The CGI interface can also be used to set this option (see L{processURI}). Note that the 'lax' parsing is (obviously) disallowed in this case.


@summary: RDFa parser (distiller)
@requires: U{RDFLib<http://rdflib.net>}
@requires: U{html5lib<http://code.google.com/p/html5lib/>} for the HTML5 parsing; note possible dependecies on Python's version on the project's web site
@requires: U{httpheader<http://deron.meranda.us/python/httpheader/>}. To make distribution easier this module (single file) is added to the distributed tarball.
@organization: U{World Wide Web Consortium<http://www.w3.org>}
@author: U{Ivan Herman<a href="http://www.w3.org/People/Ivan/">}
@license: This software is available for use under the
U{W3C® SOFTWARE NOTICE AND LICENSE<href="http://www.w3.org/Consortium/Legal/2002/copyright-software-20021231">}

@var builtInTransformers: list of built-in transformers that are unconditionally executed.
"""

"""
$Id: __init__.py,v 1.83 2012-01-06 15:09:53 ivan Exp $ $Date: 2012-01-06 15:09:53 $

Sun Apr 13, 2008: Thanks to Wojciech Polak, who suggested (and provided some example code) to add the feature of
using external file-like objects as input, too (the main usage being to use stdin).

Tue May 6, 2008: Thanks to Elias Torrez, who provided with the idea and patches to interface to the HTML5 parser.

"""

__version__ = "2.3.7"
__author__  = 'Ivan Herman'
__contact__ = 'Ivan Herman, ivan@w3.org'
__license__ = u'W3C® SOFTWARE NOTICE AND LICENSE, http://www.w3.org/Consortium/Legal/2002/copyright-software-20021231'

import sys, StringIO
from rdflib.Graph		import Graph
from rdflib.URIRef		import URIRef
from rdflib.BNode		import BNode
from rdflib.Namespace	import Namespace
from rdflib.RDF			import RDFNS  as ns_rdf
from rdflib.RDFS		import RDFSNS as ns_rdfs

from pyRdfa.State		import ExecutionContext
from pyRdfa.Parse		import parse_one_node
from pyRdfa.Options		import Options, DIST_NS, _add_to_comment_graph, ERROR, GENERIC_XML, XHTML_RDFA, HTML5_RDFA


import xml.dom.minidom

from pyRdfa.transform.utils			import dump
from pyRdfa.transform.HeadAbout		import head_about_transform

# For some doctype and element name combinations an automatic switch to an input mode is done
__switch = {
	("http://www.w3.org/1999/xhtml","html") : XHTML_RDFA,
	("http://www.w3.org/2000/svg","svg")    : GENERIC_XML
}

debug = True


# Exception handling. Essentially, all the different exceptions are re-packaged into
# separate exception class, to allow for an easier management on the user level
class RDFaError(Exception) :
	"""Just a wrapper around the local exceptions. It does not add any new functionality to the
	Exception class."""

### Description of the task
According to the RDFa parser source, who supplied the idea and patches for interfacing with the HTML5 parser? The data that follows is separate material, unrelated to the RDFa parser source.

### Given information

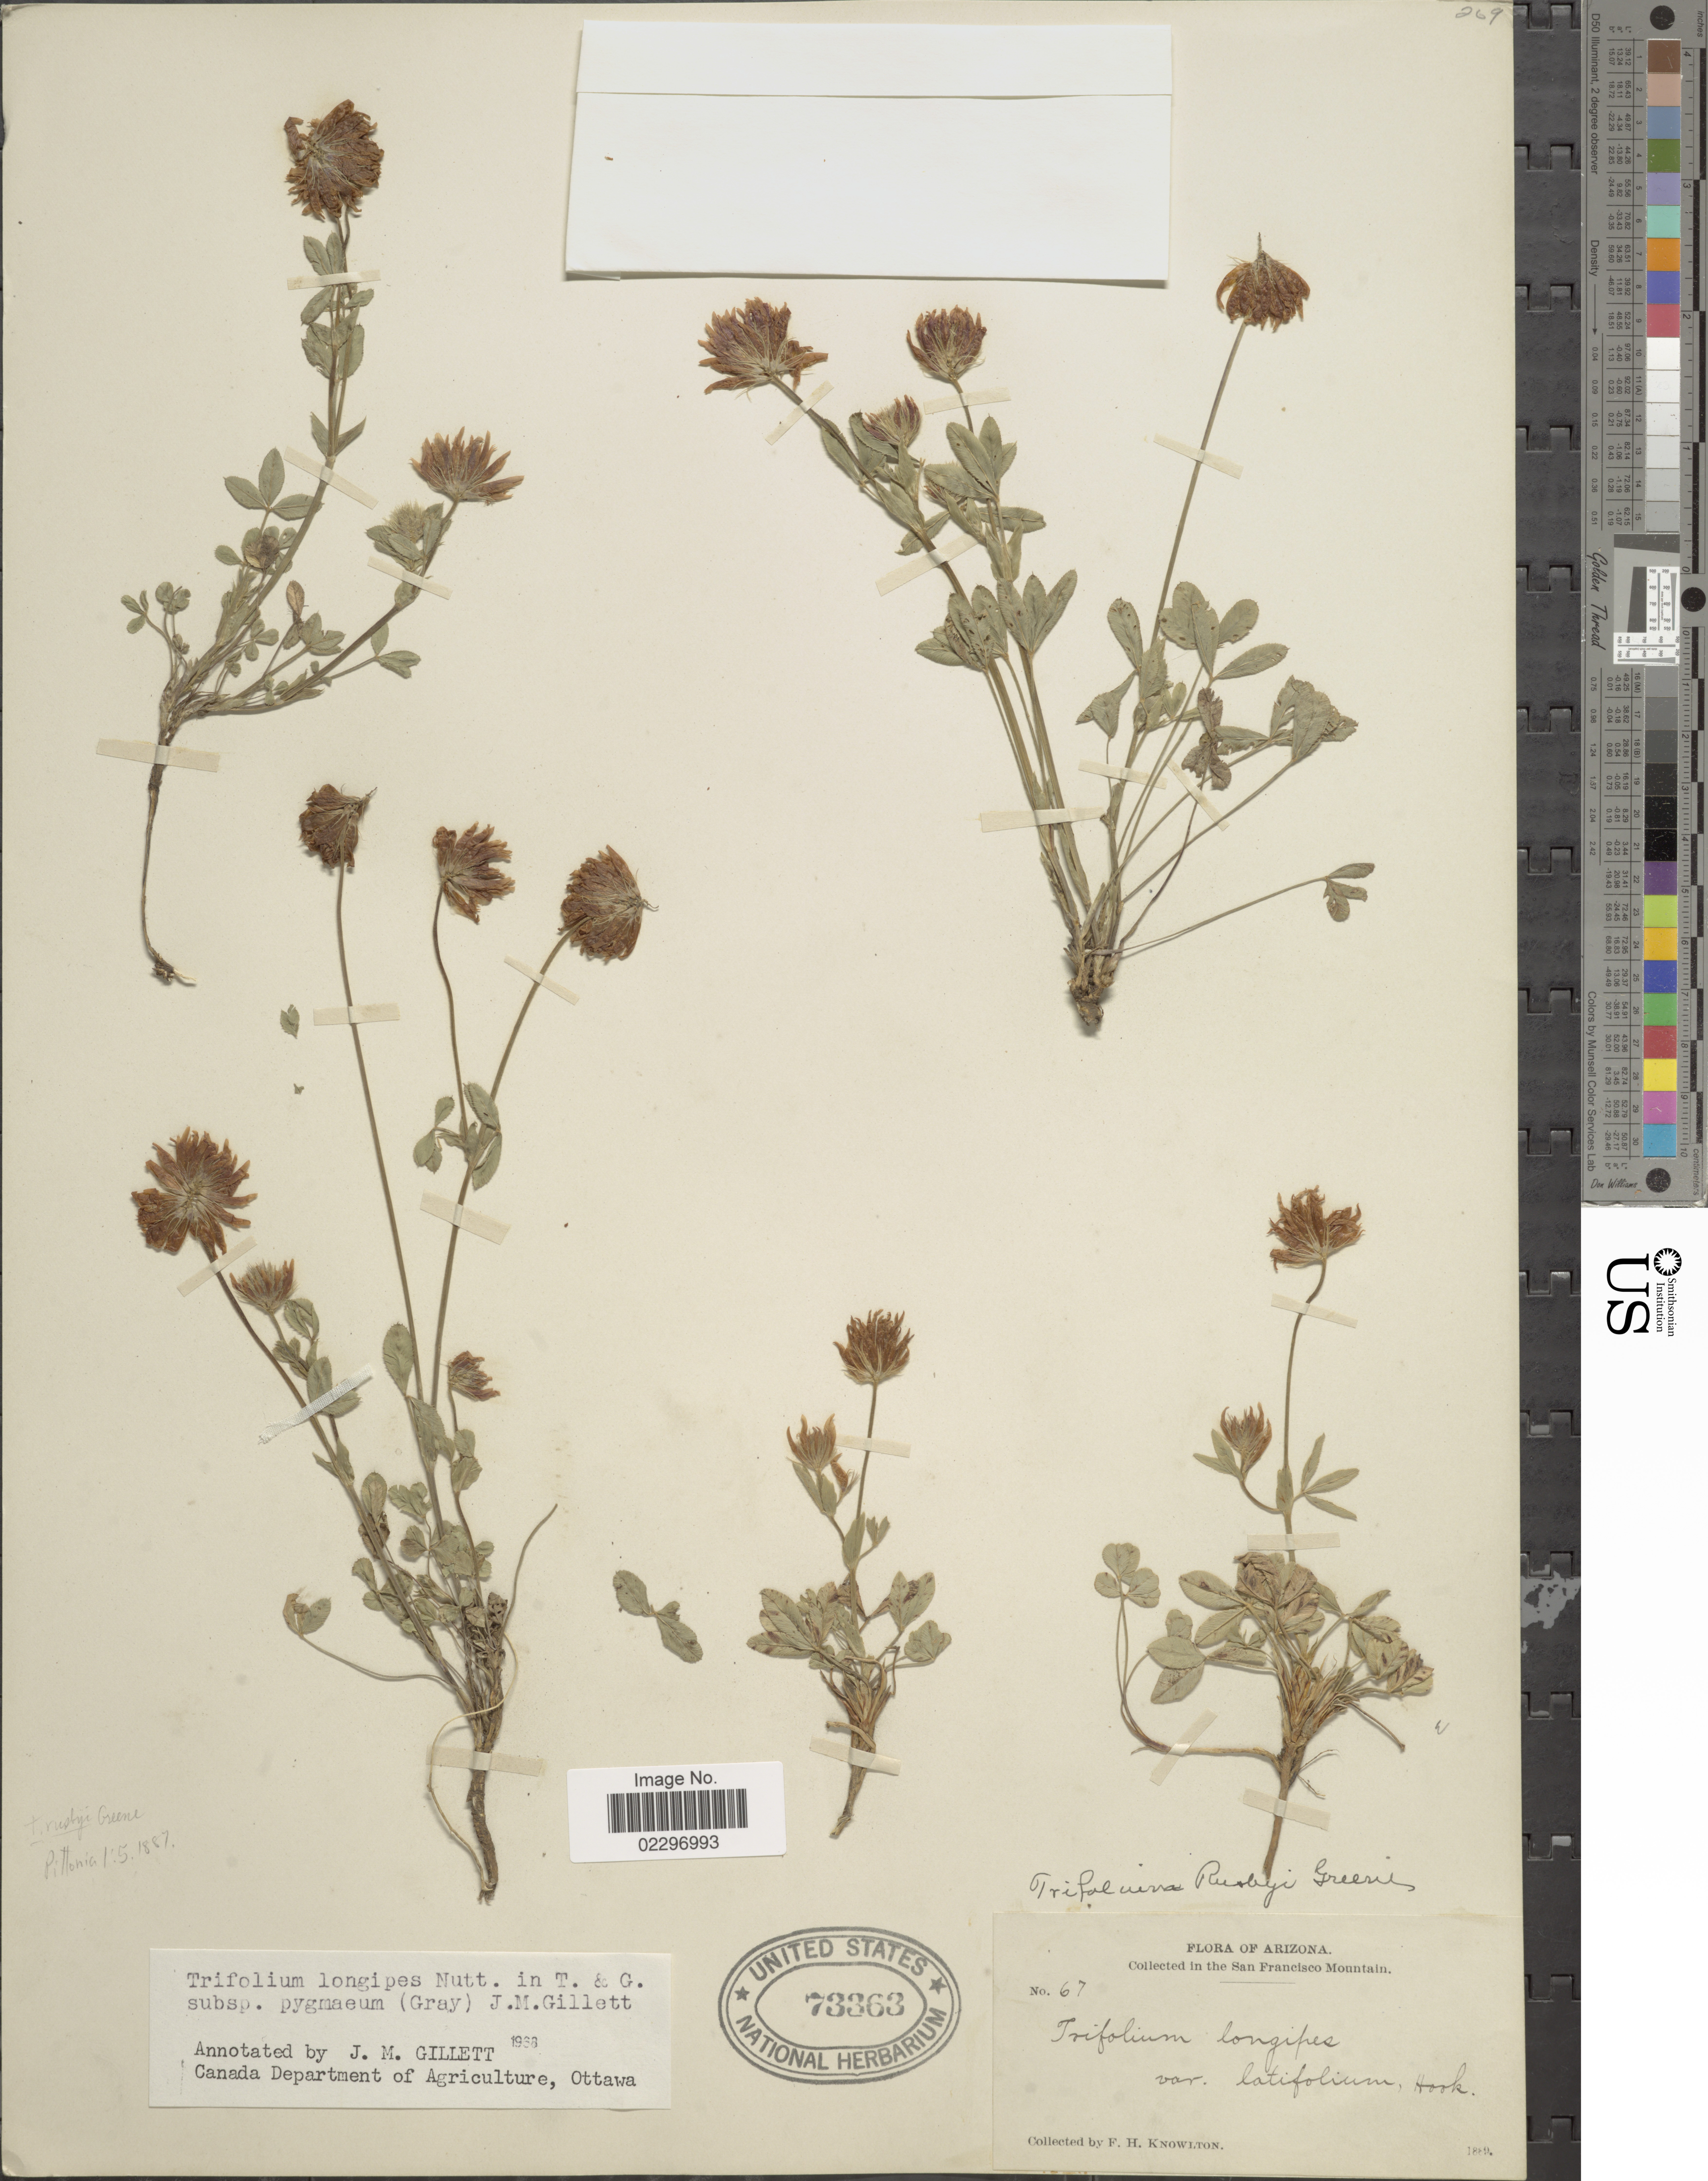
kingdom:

### Correct answer
Elias Torrez.